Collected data
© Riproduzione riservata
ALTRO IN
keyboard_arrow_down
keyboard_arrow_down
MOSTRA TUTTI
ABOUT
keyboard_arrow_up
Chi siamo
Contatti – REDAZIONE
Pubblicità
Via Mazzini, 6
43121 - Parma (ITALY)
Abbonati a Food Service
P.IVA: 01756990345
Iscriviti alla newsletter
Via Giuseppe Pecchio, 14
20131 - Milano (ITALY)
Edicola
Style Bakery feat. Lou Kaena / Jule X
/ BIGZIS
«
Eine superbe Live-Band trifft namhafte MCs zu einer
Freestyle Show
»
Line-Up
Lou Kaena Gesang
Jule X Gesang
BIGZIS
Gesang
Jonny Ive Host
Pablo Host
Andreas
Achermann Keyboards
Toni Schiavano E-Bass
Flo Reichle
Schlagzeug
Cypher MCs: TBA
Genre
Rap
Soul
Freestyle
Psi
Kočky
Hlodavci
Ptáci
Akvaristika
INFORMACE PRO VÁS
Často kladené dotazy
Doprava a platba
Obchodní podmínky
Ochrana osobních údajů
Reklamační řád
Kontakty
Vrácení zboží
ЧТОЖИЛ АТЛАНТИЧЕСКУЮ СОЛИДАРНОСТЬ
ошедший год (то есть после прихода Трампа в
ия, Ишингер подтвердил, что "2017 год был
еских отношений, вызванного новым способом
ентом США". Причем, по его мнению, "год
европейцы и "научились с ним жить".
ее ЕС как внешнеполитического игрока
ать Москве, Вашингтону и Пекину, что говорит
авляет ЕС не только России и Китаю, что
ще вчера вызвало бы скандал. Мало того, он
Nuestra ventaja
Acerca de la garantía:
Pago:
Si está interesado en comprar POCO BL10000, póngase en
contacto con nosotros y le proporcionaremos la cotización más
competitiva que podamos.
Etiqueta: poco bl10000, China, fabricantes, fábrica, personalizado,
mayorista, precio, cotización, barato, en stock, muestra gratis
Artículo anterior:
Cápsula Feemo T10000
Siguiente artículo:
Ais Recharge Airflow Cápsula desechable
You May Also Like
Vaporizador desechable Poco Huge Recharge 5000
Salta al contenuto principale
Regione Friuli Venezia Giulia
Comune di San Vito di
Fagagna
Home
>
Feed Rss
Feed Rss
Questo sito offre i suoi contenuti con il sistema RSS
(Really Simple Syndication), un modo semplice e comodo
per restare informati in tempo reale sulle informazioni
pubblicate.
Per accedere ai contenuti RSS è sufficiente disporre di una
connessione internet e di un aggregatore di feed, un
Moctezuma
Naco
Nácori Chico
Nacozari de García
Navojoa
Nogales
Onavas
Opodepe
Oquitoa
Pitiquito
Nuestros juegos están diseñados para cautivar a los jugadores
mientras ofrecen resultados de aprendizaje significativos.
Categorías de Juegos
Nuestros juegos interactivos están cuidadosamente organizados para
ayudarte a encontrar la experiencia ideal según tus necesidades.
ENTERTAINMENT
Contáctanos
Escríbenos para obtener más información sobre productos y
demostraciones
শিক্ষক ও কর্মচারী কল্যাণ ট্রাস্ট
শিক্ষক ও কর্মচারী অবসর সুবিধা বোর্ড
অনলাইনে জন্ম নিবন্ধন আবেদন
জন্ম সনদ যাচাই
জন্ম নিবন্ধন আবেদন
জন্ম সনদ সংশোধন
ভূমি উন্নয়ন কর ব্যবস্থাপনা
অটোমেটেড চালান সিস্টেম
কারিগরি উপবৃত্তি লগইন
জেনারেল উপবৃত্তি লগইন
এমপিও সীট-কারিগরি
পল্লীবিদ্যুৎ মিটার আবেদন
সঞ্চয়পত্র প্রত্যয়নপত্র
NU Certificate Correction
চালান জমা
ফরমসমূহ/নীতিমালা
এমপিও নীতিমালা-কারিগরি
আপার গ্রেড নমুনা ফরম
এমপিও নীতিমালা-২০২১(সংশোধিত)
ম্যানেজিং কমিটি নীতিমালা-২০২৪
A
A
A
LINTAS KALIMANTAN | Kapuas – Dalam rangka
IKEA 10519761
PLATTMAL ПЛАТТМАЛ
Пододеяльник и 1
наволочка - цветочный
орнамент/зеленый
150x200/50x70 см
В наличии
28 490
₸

→ **Task**:
A single number is required: the count of lines in the data that include the string "para".

→ **Exercise answer**:
3